● Source information
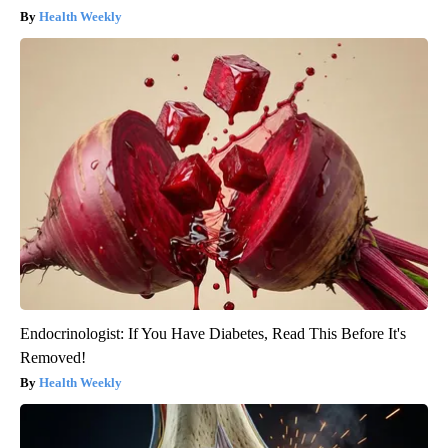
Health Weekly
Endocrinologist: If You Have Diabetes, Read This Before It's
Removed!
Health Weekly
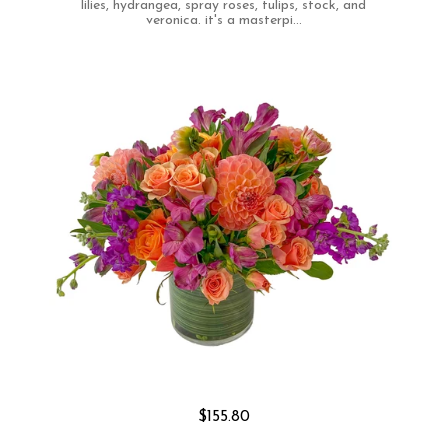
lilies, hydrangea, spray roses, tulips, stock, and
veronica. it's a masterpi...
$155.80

● To do
Could you reproduce every record above exactly, leaving out the pictures?

● The answer
Health Weekly
Endocrinologist: If You Have Diabetes, Read This Before It's
Removed!
Health Weekly
lilies, hydrangea, spray roses, tulips, stock, and
veronica. it's a masterpi...
$155.80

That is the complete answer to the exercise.